Ojos transparentes (Fort Kochi, Kerala)



            



         
           Mi sombra sobre la pared en ruina se desliza en el atardecer  entre calles  de lienzos de estuco envejecido;  las pupilas se infiltran  buscando los signos de la mar de luz que rompe azul en las escamas del  muro desconchado, aquí;  allí los ojos transparentes estiran el tiempo ocre callado en arritmias de cal sucia.  
 
          Recorriendo  estas marcas de declive y desperfecto de muchas casas, el visor de la cámara fotográfica absorbe como un alimento espiritual cada centímetro cuadrado del pasado; se detiene ante el escombro insumiso de una pequeña ventana: el ojo ve la pintura blanca cuarteada del único postigo, los ángulos alterados de su estructura, el abandono  del hueco que sirvió­­— ¿a quién?—para mirar la calle, y a ésta para mirar adentro.  Entonces, desde el encuadre, cierro el instante del cuadrado digital y de rebote veo mi  sombra como  reverso de lo que pretendo ver. Esa duda de mí retorna al espejismo que había presentido: eres desde lo que tú ves.

         Palpo la filigrana de mi silueta roja —que es como abrir otra ventana en destrucción constante subiendo hacia el visor— y  en ella reconozco mis desconchados urgentes: mi figura en la calle india de  Fort Kochi pegada como un cartel efímero, el fútil afán de evaluar lo real mediante  el artilugio electrónico, la insustancial apetencia de conservar el beso texturado de la confusión. 

  
         Estoy ciego; solo me puedo ver desde el alero donde el viento y la lluvia han acumulado en las tejas un silencioso pulso rojinegro. En la penumbra, bajo las  trabajadas vigas centenarias, sobresale una estrella judía que ya solo es yeso abandonado a la especia y  a la salazón.  Mientras el obturador confirma  imágenes otros tactos vienen a ayudar al invidente: cierto poste de cemento rotundamente inclinado al que aligeran anchos orificios en un campo de grises secos anuncia  números pincelados de aullidos amarillos. Delante de los celajes de  antigua tierra emborronada  figuras de color de bronce oscuro se agitan en torno a un gran camión multicolor que festeja a  Sarasvati, la divina esposa de Brahmma.

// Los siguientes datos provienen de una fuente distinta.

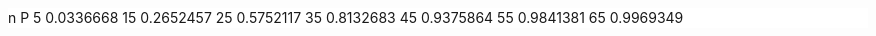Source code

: <th>
n
</th>
<th>
P
</th>
</tr>
</thead>
<tbody>
<tr>
<td>
<span>5</span>
</td>
<td>
<span>0.0336668</span>
</td>
</tr>
<tr>
<td>
<span>15</span>
</td>
<td>
<span>0.2652457</span>
</td>
</tr>
<tr>
<td>
<span>25</span>
</td>
<td>
<span>0.5752117</span>
</td>
</tr>
<tr>
<td>
<span>35</span>
</td>
<td>
<span>0.8132683</span>
</td>
</tr>
<tr>
<td>
<span>45</span>
</td>
<td>
<span>0.9375864</span>
</td>
</tr>
<tr>
<td>
<span>55</span>
</td>
<td>
<span>0.9841381</span>
</td>
</tr>
<tr>
<td>
<span>65</span>
</td>
<td>
<span>0.9969349</span>
</td>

       Hombres  de sombra vieja bajo cargas pesadas almacenan como insectos los aromas penetrantes de otros ultramares; una hilera caminante de  grandes sacos llenos  de tesoros pulverulentos y especiados se pierde en la penumbra de una angosta callejuela. Nubecillas de  polvo  recogen  en  sus vuelos la mentira de la luz y espejean sobre tendones mudos, y el oído atento oye las señales roncas del vientre de los barcos.